_EXERCISE AIM_. Every record that follows must be duplicated exactly, with images left out.
= Beginning of Section =
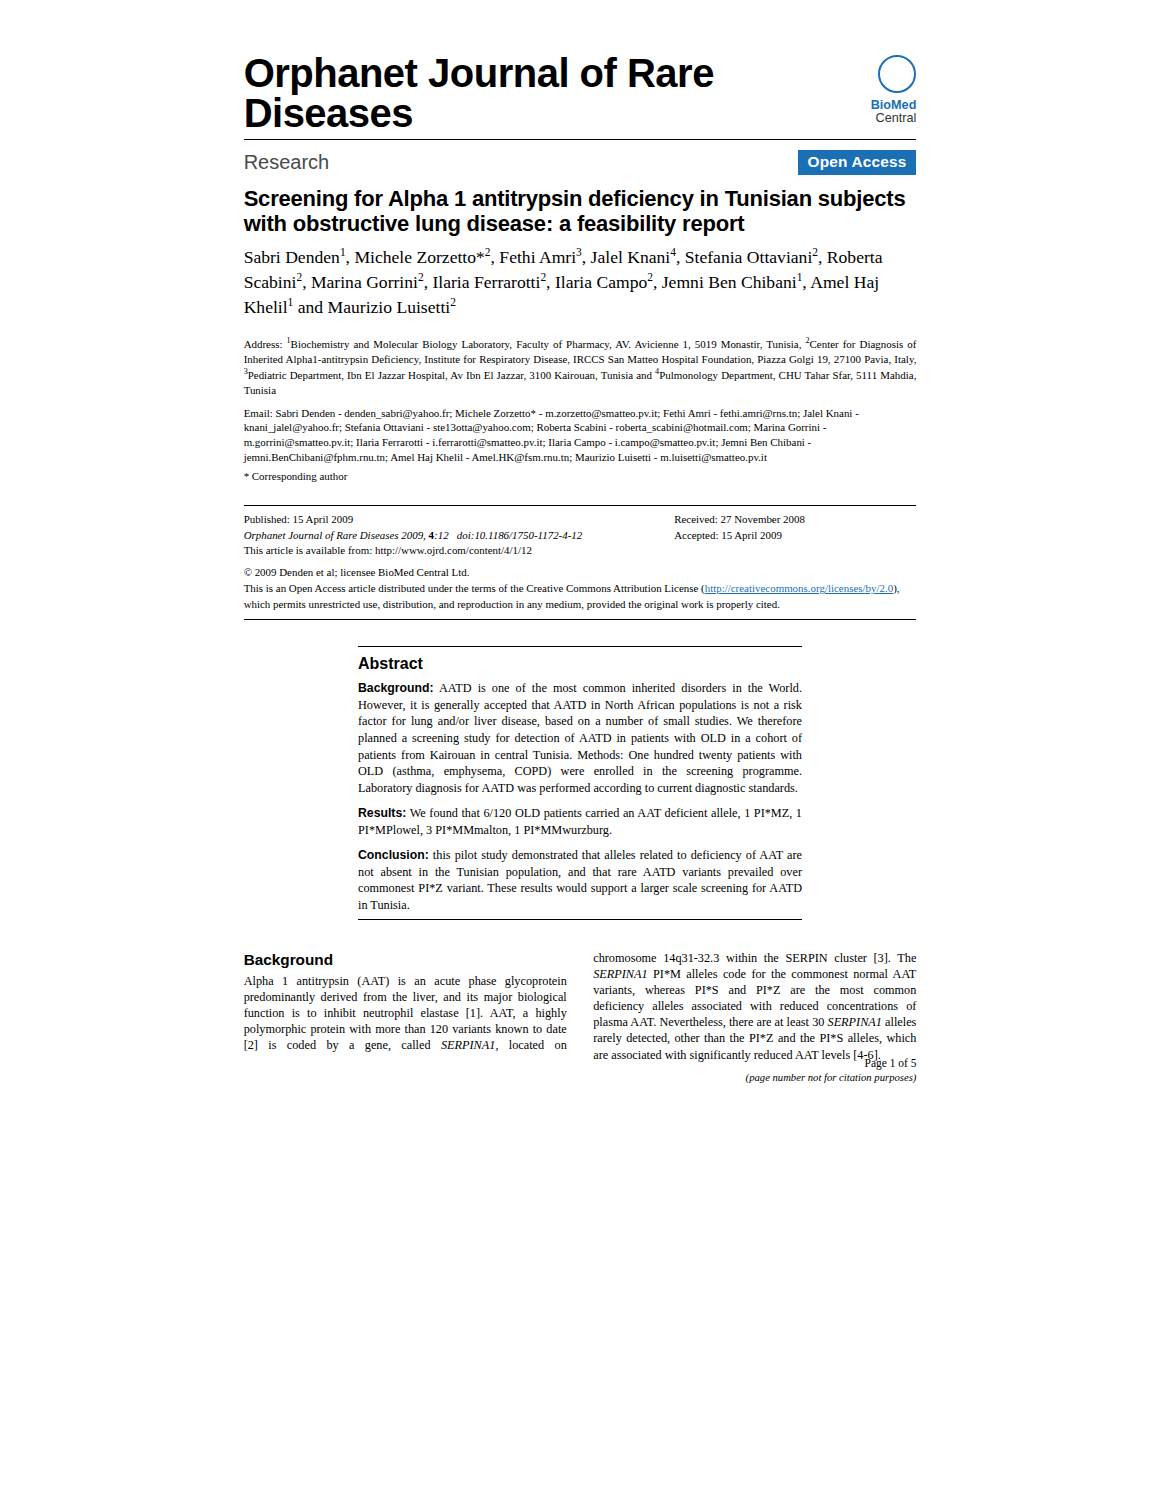Orphanet Journal of Rare Diseases
BioMed Central
Research
Open Access
Screening for Alpha 1 antitrypsin deficiency in Tunisian subjects with obstructive lung disease: a feasibility report
Sabri Denden1, Michele Zorzetto*2, Fethi Amri3, Jalel Knani4, Stefania Ottaviani2, Roberta Scabini2, Marina Gorrini2, Ilaria Ferrarotti2, Ilaria Campo2, Jemni Ben Chibani1, Amel Haj Khelil1 and Maurizio Luisetti2
Address: 1Biochemistry and Molecular Biology Laboratory, Faculty of Pharmacy, AV. Avicienne 1, 5019 Monastir, Tunisia, 2Center for Diagnosis of Inherited Alpha1-antitrypsin Deficiency, Institute for Respiratory Disease, IRCCS San Matteo Hospital Foundation, Piazza Golgi 19, 27100 Pavia, Italy, 3Pediatric Department, Ibn El Jazzar Hospital, Av Ibn El Jazzar, 3100 Kairouan, Tunisia and 4Pulmonology Department, CHU Tahar Sfar, 5111 Mahdia, Tunisia
Email: Sabri Denden - denden_sabri@yahoo.fr; Michele Zorzetto* - m.zorzetto@smatteo.pv.it; Fethi Amri - fethi.amri@rns.tn; Jalel Knani - knani_jalel@yahoo.fr; Stefania Ottaviani - ste13otta@yahoo.com; Roberta Scabini - roberta_scabini@hotmail.com; Marina Gorrini - m.gorrini@smatteo.pv.it; Ilaria Ferrarotti - i.ferrarotti@smatteo.pv.it; Ilaria Campo - i.campo@smatteo.pv.it; Jemni Ben Chibani - jemni.BenChibani@fphm.rnu.tn; Amel Haj Khelil - Amel.HK@fsm.rnu.tn; Maurizio Luisetti - m.luisetti@smatteo.pv.it
* Corresponding author
Published: 15 April 2009
Orphanet Journal of Rare Diseases 2009, 4:12 doi:10.1186/1750-1172-4-12
This article is available from: http://www.ojrd.com/content/4/1/12
Received: 27 November 2008
Accepted: 15 April 2009
© 2009 Denden et al; licensee BioMed Central Ltd.
This is an Open Access article distributed under the terms of the Creative Commons Attribution License (http://creativecommons.org/licenses/by/2.0), which permits unrestricted use, distribution, and reproduction in any medium, provided the original work is properly cited.
Abstract
Background: AATD is one of the most common inherited disorders in the World. However, it is generally accepted that AATD in North African populations is not a risk factor for lung and/or liver disease, based on a number of small studies. We therefore planned a screening study for detection of AATD in patients with OLD in a cohort of patients from Kairouan in central Tunisia. Methods: One hundred twenty patients with OLD (asthma, emphysema, COPD) were enrolled in the screening programme. Laboratory diagnosis for AATD was performed according to current diagnostic standards.
Results: We found that 6/120 OLD patients carried an AAT deficient allele, 1 PI*MZ, 1 PI*MPlowel, 3 PI*MMmalton, 1 PI*MMwurzburg.
Conclusion: this pilot study demonstrated that alleles related to deficiency of AAT are not absent in the Tunisian population, and that rare AATD variants prevailed over commonest PI*Z variant. These results would support a larger scale screening for AATD in Tunisia.
Background
Alpha 1 antitrypsin (AAT) is an acute phase glycoprotein predominantly derived from the liver, and its major biological function is to inhibit neutrophil elastase [1]. AAT, a highly polymorphic protein with more than 120 variants known to date [2] is coded by a gene, called SERPINA1, located on chromosome 14q31-32.3 within the SERPIN cluster [3]. The SERPINA1 PI*M alleles code for the commonest normal AAT variants, whereas PI*S and PI*Z are the most common deficiency alleles associated with reduced concentrations of plasma AAT. Nevertheless, there are at least 30 SERPINA1 alleles rarely detected, other than the PI*Z and the PI*S alleles, which are associated with significantly reduced AAT levels [4-6].
Page 1 of 5
(page number not for citation purposes)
= End of Section =
_RESPONSE AREA_.
Orphanet Journal of Rare Diseases
BioMed Central
Research
Open Access
Screening for Alpha 1 antitrypsin deficiency in Tunisian subjects with obstructive lung disease: a feasibility report
Sabri Denden1, Michele Zorzetto*2, Fethi Amri3, Jalel Knani4, Stefania Ottaviani2, Roberta Scabini2, Marina Gorrini2, Ilaria Ferrarotti2, Ilaria Campo2, Jemni Ben Chibani1, Amel Haj Khelil1 and Maurizio Luisetti2
Address: 1Biochemistry and Molecular Biology Laboratory, Faculty of Pharmacy, AV. Avicienne 1, 5019 Monastir, Tunisia, 2Center for Diagnosis of Inherited Alpha1-antitrypsin Deficiency, Institute for Respiratory Disease, IRCCS San Matteo Hospital Foundation, Piazza Golgi 19, 27100 Pavia, Italy, 3Pediatric Department, Ibn El Jazzar Hospital, Av Ibn El Jazzar, 3100 Kairouan, Tunisia and 4Pulmonology Department, CHU Tahar Sfar, 5111 Mahdia, Tunisia
Email: Sabri Denden - denden_sabri@yahoo.fr; Michele Zorzetto* - m.zorzetto@smatteo.pv.it; Fethi Amri - fethi.amri@rns.tn; Jalel Knani - knani_jalel@yahoo.fr; Stefania Ottaviani - ste13otta@yahoo.com; Roberta Scabini - roberta_scabini@hotmail.com; Marina Gorrini - m.gorrini@smatteo.pv.it; Ilaria Ferrarotti - i.ferrarotti@smatteo.pv.it; Ilaria Campo - i.campo@smatteo.pv.it; Jemni Ben Chibani - jemni.BenChibani@fphm.rnu.tn; Amel Haj Khelil - Amel.HK@fsm.rnu.tn; Maurizio Luisetti - m.luisetti@smatteo.pv.it
* Corresponding author
Published: 15 April 2009
Orphanet Journal of Rare Diseases 2009, 4:12 doi:10.1186/1750-1172-4-12
This article is available from: http://www.ojrd.com/content/4/1/12
Received: 27 November 2008
Accepted: 15 April 2009
© 2009 Denden et al; licensee BioMed Central Ltd.
This is an Open Access article distributed under the terms of the Creative Commons Attribution License (http://creativecommons.org/licenses/by/2.0), which permits unrestricted use, distribution, and reproduction in any medium, provided the original work is properly cited.
Abstract
Background: AATD is one of the most common inherited disorders in the World. However, it is generally accepted that AATD in North African populations is not a risk factor for lung and/or liver disease, based on a number of small studies. We therefore planned a screening study for detection of AATD in patients with OLD in a cohort of patients from Kairouan in central Tunisia. Methods: One hundred twenty patients with OLD (asthma, emphysema, COPD) were enrolled in the screening programme. Laboratory diagnosis for AATD was performed according to current diagnostic standards.
Results: We found that 6/120 OLD patients carried an AAT deficient allele, 1 PI*MZ, 1 PI*MPlowel, 3 PI*MMmalton, 1 PI*MMwurzburg.
Conclusion: this pilot study demonstrated that alleles related to deficiency of AAT are not absent in the Tunisian population, and that rare AATD variants prevailed over commonest PI*Z variant. These results would support a larger scale screening for AATD in Tunisia.
Background
Alpha 1 antitrypsin (AAT) is an acute phase glycoprotein predominantly derived from the liver, and its major biological function is to inhibit neutrophil elastase [1]. AAT, a highly polymorphic protein with more than 120 variants known to date [2] is coded by a gene, called SERPINA1, located on chromosome 14q31-32.3 within the SERPIN cluster [3]. The SERPINA1 PI*M alleles code for the commonest normal AAT variants, whereas PI*S and PI*Z are the most common deficiency alleles associated with reduced concentrations of plasma AAT. Nevertheless, there are at least 30 SERPINA1 alleles rarely detected, other than the PI*Z and the PI*S alleles, which are associated with significantly reduced AAT levels [4-6].
Page 1 of 5
(page number not for citation purposes)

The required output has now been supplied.